═══ Selected extract ═══

Keyboard shortcuts

Press or to navigate between chapters

Press S or / to search in the book

Press ? to show this help

Press Esc to hide this help

Phase 02 — Deep Dive: PagedAttention in the real vLLM

All paths are relative to upstream/ at the pinned commit v0.22.1 @ 0decac0 (UPSTREAM_PIN.md). Open each file as we go. Line numbers are valid at the pin; the named symbol lets you re-find anything if you're on a different version.

The V1 KV-cache stack lives in vllm/v1/core/:

vllm/v1/core/
  kv_cache_utils.py        KVCacheBlock, FreeKVCacheBlockQueue, hashing  (the primitives)
  block_pool.py            BlockPool                                     (the allocator)
  kv_cache_manager.py      KVCacheManager, KVCacheBlocks                 (per-request tables)
  kv_cache_coordinator.py  coordinates groups (hybrid models)           (one level up)
  single_type_kv_cache_manager.py                                       (per-group logic)

We'll go bottom-up: the block, the free list, the pool, then the manager the scheduler calls.


Contents


1. KVCacheBlock — metadata for one physical block

vllm/v1/core/kv_cache_utils.py:116:

@dataclass
class KVCacheBlock:
    """KV-cache block metadata."""
    block_id: int
    ref_cnt: int = 0
    _block_hash: BlockHashWithGroupId | None = None
    # Used to construct a doubly linked list for free blocks.

═══ Provided data ═══

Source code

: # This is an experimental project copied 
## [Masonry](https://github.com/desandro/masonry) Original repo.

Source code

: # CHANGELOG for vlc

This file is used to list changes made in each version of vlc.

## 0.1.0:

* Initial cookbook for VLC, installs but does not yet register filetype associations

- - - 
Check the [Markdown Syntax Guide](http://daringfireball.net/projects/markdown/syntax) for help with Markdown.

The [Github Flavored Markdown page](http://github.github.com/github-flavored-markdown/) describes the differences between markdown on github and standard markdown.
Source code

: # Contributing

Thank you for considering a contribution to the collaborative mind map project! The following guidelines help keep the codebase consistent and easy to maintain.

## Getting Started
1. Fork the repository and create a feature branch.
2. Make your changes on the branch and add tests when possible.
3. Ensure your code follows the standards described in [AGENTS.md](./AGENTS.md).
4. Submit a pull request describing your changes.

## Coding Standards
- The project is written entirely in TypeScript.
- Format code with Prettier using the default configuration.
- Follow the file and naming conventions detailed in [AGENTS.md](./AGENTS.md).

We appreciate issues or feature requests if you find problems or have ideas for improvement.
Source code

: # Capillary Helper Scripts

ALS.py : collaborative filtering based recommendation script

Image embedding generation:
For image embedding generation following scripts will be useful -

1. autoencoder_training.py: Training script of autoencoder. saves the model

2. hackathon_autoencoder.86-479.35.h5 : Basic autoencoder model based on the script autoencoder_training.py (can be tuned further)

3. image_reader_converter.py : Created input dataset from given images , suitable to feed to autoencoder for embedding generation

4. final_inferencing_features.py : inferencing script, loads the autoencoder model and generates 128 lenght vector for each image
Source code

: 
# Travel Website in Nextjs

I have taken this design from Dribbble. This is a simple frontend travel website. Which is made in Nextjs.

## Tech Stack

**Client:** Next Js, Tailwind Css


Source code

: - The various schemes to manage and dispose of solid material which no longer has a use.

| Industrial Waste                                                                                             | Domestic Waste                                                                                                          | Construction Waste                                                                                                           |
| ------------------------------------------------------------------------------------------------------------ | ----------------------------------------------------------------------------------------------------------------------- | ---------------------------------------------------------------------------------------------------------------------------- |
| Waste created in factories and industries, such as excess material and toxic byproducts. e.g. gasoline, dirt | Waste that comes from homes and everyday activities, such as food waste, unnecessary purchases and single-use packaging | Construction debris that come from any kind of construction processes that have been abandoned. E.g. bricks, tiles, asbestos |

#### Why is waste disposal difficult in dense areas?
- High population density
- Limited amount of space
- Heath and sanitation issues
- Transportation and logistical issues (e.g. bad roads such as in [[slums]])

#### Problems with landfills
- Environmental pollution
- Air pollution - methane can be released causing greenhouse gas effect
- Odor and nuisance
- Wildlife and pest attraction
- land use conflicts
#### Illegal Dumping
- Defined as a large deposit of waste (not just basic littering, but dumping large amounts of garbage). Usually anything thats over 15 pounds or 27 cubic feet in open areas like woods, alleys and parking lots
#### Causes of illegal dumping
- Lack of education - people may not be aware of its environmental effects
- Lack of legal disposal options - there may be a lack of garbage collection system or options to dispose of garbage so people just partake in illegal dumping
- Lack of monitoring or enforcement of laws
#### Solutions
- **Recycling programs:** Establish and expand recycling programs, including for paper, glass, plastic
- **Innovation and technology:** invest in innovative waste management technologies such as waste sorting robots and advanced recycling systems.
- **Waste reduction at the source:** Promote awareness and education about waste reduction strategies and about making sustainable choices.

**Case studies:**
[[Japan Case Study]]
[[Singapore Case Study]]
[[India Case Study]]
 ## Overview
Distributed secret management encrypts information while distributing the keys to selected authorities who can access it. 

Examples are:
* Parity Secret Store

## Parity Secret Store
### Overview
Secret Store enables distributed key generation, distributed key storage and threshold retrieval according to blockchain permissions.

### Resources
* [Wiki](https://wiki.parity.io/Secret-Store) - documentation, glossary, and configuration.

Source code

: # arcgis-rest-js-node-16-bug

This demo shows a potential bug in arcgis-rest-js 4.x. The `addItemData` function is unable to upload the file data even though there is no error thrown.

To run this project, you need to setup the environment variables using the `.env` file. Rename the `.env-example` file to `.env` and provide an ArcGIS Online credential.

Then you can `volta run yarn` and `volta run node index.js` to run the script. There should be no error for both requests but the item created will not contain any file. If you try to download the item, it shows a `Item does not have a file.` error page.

═══

What to do:
- a) Render the entries, from their first line through the line containing "For image embedding", as a Markdown table with the columns Row and Entry line, leaving out blank lines.
- b) Continue the walkthrough of PagedAttention in vLLM from the point where it stops.

Response list:
- a)
| Row | Entry line |
|---|---|
| 1 | Source code |
| 2 | : # This is an experimental project copied  |
| 3 | ## [Masonry](https://github.com/desandro/masonry) Original repo. |
| 4 | Source code |
| 5 | : # CHANGELOG for vlc |
| 6 | This file is used to list changes made in each version of vlc. |
| 7 | ## 0.1.0: |
| 8 | * Initial cookbook for VLC, installs but does not yet register filetype associations |
| 9 | - - -  |
| 10 | Check the [Markdown Syntax Guide](http://daringfireball.net/projects/markdown/syntax) for help with Markdown. |
| 11 | The [Github Flavored Markdown page](http://github.github.com/github-flavored-markdown/) describes the differences between markdown on github and standard markdown. |
| 12 | Source code |
| 13 | : # Contributing |
| 14 | Thank you for considering a contribution to the collaborative mind map project! The following guidelines help keep the codebase consistent and easy to maintain. |
| 15 | ## Getting Started |
| 16 | 1. Fork the repository and create a feature branch. |
| 17 | 2. Make your changes on the branch and add tests when possible. |
| 18 | 3. Ensure your code follows the standards described in [AGENTS.md](./AGENTS.md). |
| 19 | 4. Submit a pull request describing your changes. |
| 20 | ## Coding Standards |
| 21 | - The project is written entirely in TypeScript. |
| 22 | - Format code with Prettier using the default configuration. |
| 23 | - Follow the file and naming conventions detailed in [AGENTS.md](./AGENTS.md). |
| 24 | We appreciate issues or feature requests if you find problems or have ideas for improvement. |
| 25 | Source code |
| 26 | : # Capillary Helper Scripts |
| 27 | ALS.py : collaborative filtering based recommendation script |
| 28 | Image embedding generation: |
| 29 | For image embedding generation following scripts will be useful - |

- b)
    prev_free_block: "KVCacheBlock | None" = None
    next_free_block: "KVCacheBlock | None" = None
    is_null: bool = False

Crucial things to notice:

  • A KVCacheBlock is metadata only. The actual K/V tensors live in a big GPU buffer; this object just says "block #block_id, used by ref_cnt requests, hashing to _block_hash." Your mini_vllm.block_pool.KVCacheBlock is the same shape minus the GPU tensors.
  • ref_cnt is the heart of sharing (I1). The block_hash setter (line 139) asserts the block has no hash yet — enforcing I3/I2: a block's hash is set once when it fills, and the block id is stable.
  • prev_free_block/next_free_block are the linked-list pointers. The comment (line 128) warns: "These two attributes should only be manipulated by FreeKVCacheBlockQueue." That's an invariant about ownership — exactly the kind of thing a maintainer must respect.

reset_hash() (line 146) clears the hash on eviction. We'll see it called from _maybe_evict_cached_block.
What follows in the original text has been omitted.